UPDATE: Car hacking could be the new carjacking
Last year, Fiat Chrysler(FCA.MI) set up a "bug bounty" program to pay hackers for information on flaws that could allow unauthorized access, but the company won't say if that has identified any vulnerabilities. Ford Motor Co.(F) and other global auto makers also have active programs to counter vehicle hacking.
What level of threat?
For now, analysts inside and outside the auto industry agree the systemic risk to cars is limited. Most attacks have been contained to a specific vehicle, and usually require close physical proximity and an intimate knowledge of which connectivity technology is being used. All of the known penetrations of vehicles were orchestrated by cybersecurity experts for demonstration purposes.
These "white hat" hackers are more interested in exposing auto makers' vulnerability and hubris than causing any harm to drivers. And even "black hat" hackers may be more of a nuisance than a danger, doing things like disabling a rear camera or erasing a digital-music library.
Security officials say criminal hackers are more likely to remain focused on targets such as financial institutions that can be penetrated remotely, at greater scale and for some sort of financial payoff.
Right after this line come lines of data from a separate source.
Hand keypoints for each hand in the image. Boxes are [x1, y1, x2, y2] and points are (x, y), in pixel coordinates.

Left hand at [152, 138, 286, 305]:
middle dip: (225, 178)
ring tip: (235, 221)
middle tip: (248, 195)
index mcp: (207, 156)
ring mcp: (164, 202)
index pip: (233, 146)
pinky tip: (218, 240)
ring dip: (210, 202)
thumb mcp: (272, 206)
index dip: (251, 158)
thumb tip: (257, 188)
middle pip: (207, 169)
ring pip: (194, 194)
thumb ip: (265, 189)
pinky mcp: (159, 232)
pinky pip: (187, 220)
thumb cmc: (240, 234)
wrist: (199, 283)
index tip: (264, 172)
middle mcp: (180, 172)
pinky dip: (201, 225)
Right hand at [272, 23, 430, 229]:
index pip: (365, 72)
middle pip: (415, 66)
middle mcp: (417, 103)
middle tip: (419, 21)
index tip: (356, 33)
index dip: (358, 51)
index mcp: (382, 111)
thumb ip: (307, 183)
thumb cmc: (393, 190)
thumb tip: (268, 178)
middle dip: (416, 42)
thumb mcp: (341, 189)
And some auto-industry representatives say the threat of systemic hacks is overblown, noting that so far there has never been a successful "commercial hack" by criminal groups.
"Yes, it provides some potential vulnerabilities," Dave Schwietert, executive vice president of the Alliance of Automobile Manufacturers, an industry lobby, said at the June conference in Washington. But "the benefits, we believe, far outweigh the downside risks."
Consumers are willing to accept that trade-off when it comes to smartphones and other connected devices, and cars are the next logical frontier for the internet to conquer. But as those connections to the outside world proliferate, so does the potential for exposure to bad actors, says Craig Smith, research director of transportation security at Rapid7 Inc.,(RPD) a Boston-based security-data and analytics firm, and author of a guide for penetration testers, "The Car Hacker's Handbook."